Implementation for Next Greater Element I Leetcode Solution
C++ Program
#include <iostream>
#include <vector>
using namespace std;
vector<int> nextGreaterElement(vector<int>& nums1, vector<int>& nums2) {
vector<int> ans;
for(int i=0;i<nums1.size();i++){
bool flag=false;
for(int j=0;j<nums2.size();j++){
if(nums1[i]==nums2[j])flag=true;
if(flag && nums1[i]<nums2[j]){
ans.push_back(nums2[j]);flag=false;break;
}
}
if(flag)ans.push_back(-1);
}
return ans;
}
int main()
{
vector<int> nums1{ 4,1,2 };
vector<int> nums2{ 1,3,4,2 };
vector<int>ans=nextGreaterElement(nums1,nums2);
for(int i=0;i<ans.size();i++){
cout<<ans[i]<<" ";
}
}-1 3 -1
Java Program
import java.util.*;
import java.lang.*;
class Solution
{
public static void main(String args[])
{
int[]nums1={4,1,2};
int[]nums2={1,3,4,2};
int[]ans=nextGreaterElement(nums1,nums2);
for(int i:ans){
System.out.print(i+" ");
}
}
public static int[] nextGreaterElement(int[] nums1, int[] nums2) {
int[]ans=new int[nums1.length];
for(int i=0;i<nums1.length;i++){
boolean flag=false;
for(int j=0;j<nums2.length;j++){
if(nums1[i]==nums2[j])flag=true;
if(flag && nums1[i]<nums2[j]){
ans[i]=nums2[j];flag=false;break;
}
}
if(flag)ans[i]=-1;
}
return ans;
}
}-1 3 -1
Complexity Analysis for Next Greater Element I Leetcode Solution
Time Complexity
O(m*n): For each element of nums1 we are traversing nums2 linearly from left to right. Thus, time complexity is O(m*n) where m and n are length of lists.
Space Complexity
O(1): No extra space used (spaced used for ans array isn’t considered because that is necessary).
Approach 2 (Using Stack)
This approach comprises of two parts.
Firstly, we are using a stack to get the next greater element of each element of list2 in linear time. The next greater element of each element is stored in a map.

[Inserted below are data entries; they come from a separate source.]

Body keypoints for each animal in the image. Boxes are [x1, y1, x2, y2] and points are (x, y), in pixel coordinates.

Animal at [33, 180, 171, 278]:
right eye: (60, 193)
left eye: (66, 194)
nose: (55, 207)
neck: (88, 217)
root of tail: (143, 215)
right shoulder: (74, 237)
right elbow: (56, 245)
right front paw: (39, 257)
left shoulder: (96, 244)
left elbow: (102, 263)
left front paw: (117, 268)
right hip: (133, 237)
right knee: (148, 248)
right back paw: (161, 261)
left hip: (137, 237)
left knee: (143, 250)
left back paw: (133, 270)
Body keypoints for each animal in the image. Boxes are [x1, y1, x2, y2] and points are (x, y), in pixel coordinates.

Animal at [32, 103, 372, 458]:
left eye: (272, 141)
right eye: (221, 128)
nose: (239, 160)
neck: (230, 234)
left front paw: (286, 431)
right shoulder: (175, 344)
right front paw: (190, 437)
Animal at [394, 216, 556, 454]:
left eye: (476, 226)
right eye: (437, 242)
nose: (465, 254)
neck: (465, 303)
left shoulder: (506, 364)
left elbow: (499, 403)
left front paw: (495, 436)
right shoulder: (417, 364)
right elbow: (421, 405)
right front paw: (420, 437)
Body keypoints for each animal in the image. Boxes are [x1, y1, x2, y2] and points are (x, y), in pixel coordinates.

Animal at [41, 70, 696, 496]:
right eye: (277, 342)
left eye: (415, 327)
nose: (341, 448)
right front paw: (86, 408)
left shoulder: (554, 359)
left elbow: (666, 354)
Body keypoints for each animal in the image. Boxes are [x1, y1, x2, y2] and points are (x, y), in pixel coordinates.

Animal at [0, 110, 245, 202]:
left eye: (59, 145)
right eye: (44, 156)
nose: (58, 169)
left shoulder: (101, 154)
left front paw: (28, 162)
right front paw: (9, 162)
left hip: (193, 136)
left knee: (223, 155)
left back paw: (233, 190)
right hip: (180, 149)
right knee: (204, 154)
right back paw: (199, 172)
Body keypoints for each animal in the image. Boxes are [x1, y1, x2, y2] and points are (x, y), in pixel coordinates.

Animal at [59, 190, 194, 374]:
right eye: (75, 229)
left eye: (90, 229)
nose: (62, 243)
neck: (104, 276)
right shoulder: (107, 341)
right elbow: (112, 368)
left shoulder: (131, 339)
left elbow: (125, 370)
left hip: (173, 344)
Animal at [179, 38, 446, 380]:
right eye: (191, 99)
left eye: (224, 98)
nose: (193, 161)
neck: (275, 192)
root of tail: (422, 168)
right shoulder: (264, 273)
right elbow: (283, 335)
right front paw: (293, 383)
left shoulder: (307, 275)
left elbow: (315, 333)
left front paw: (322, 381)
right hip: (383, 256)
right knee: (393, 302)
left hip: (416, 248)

Secondly, we will store answer for each element of list1 in our answer array by using the map.
So, we will traverse the list2 and repeatedly pop all elements from the top of stack which are smaller than current number and simultaneously, at each pop we will record the current element as the nearest greater answer of each popped element. For this mapping, we will simply use a map.

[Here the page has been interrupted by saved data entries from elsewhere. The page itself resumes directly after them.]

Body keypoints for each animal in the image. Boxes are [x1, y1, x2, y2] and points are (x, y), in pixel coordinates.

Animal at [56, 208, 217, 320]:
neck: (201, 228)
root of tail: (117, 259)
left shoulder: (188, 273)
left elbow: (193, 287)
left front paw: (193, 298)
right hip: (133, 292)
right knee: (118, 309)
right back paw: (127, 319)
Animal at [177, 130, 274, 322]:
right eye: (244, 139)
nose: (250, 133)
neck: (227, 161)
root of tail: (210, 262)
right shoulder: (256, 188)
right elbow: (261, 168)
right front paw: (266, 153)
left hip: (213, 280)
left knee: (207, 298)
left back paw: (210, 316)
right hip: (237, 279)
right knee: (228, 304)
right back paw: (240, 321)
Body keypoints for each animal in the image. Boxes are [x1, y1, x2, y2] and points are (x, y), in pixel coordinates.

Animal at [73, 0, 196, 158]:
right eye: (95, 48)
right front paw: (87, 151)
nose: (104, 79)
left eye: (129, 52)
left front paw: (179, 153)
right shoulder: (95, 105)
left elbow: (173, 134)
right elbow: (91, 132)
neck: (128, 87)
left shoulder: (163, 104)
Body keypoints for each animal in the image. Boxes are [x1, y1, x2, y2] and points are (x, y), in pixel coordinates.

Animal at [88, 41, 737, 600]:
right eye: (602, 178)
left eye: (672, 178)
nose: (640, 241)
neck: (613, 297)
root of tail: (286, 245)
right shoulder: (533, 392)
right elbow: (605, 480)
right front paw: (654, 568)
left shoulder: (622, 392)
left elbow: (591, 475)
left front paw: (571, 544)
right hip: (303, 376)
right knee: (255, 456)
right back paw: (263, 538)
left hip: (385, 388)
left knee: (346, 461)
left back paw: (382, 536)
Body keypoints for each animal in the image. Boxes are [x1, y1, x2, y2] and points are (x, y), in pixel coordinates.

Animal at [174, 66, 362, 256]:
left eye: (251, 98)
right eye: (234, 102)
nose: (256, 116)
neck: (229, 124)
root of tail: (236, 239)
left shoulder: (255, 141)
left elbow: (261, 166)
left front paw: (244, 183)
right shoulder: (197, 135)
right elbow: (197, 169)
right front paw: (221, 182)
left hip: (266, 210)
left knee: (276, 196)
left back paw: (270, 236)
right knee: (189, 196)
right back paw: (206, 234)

Now, we have a map which is just a mapping of elements with their respective next greater elements.
Finally, we will traverse the list1 and store their respective values from map in our answer list.

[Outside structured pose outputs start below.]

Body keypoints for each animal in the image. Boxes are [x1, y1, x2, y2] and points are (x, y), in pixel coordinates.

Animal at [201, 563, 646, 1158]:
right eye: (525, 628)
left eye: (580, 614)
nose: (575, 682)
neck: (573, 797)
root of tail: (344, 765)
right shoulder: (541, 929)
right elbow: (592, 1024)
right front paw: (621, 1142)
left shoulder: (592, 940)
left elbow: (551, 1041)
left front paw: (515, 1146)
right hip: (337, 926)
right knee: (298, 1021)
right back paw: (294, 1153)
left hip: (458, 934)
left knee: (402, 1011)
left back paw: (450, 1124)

Implementation for Next Greater Element I Leetcode Solution
C++ Program
#include <iostream>
#include <vector>
#include <stack>
#include <map>
using namespace std;
vector<int> nextGreaterElement(vector<int>& nums1, vector<int>& nums2) {
stack<int>stack;
map<int,int>map;
vector<int>ans;
for(int i=0;i<nums2.size();i++){
while(!stack.empty()){
if(stack.top()<nums2[i]){
map.insert(pair<int,int>(stack.top(),nums2[i]));
stack.pop();
}else break;
}
stack.push(nums2[i]);
}
for(int i=0;i<nums1.size();i++){
int val = map[nums1[i]];
if(val==0)ans.push_back(-1);
else ans.push_back(val);
}
return ans;
}
int main()
{
vector<int> nums1{ 4,1,2 };
vector<int> nums2{ 1,3,4,2 };
vector<int>ans=nextGreaterElement(nums1,nums2);
for(int i=0;i<ans.size();i++){
cout<<ans[i]<<" ";
}
}-1 3 -1
Java Program
import java.util.*;
import java.lang.*;
class Solution
{
public static void main(String args[])
{
int[]nums1={4,1,2};
int[]nums2={1,3,4,2};
int[]ans=nextGreaterElement(nums1,nums2);
for(int i:ans){
System.out.print(i+" ");
}
}
public static int[] nextGreaterElement(int[] nums1, int[] nums2) {
Stack<Integer>stack=new Stack<Integer>();
Map<Integer,Integer>map=new HashMap<Integer,Integer>();
int[]ans=new int[nums1.length];
for(int i:nums2){
while(!stack.isEmpty()){
if(stack.peek()<i){
map.put(stack.peek(),i);
stack.pop();
}else break;
}
stack.push(i);
}
for(int i=0;i<nums1.length;i++){
if(map.containsKey(nums1[i]))
ans[i]=map.get(nums1[i]);
else ans[i]=-1;
}
return ans;
}
}-1 3 -1
Complexity Analysis for Next Greater Element I Leetcode Solution
Time Complexity
O(m+n): Firstly, we are traversing list2 to find next greater element for all elements of list2. Then, we are traversing list1 to append the answers. So, time complexity is sum of length of both lists.
Space Complexity
O(n): We are using a map to find answer to any key in O(1) time, thus the space complexity is O(n).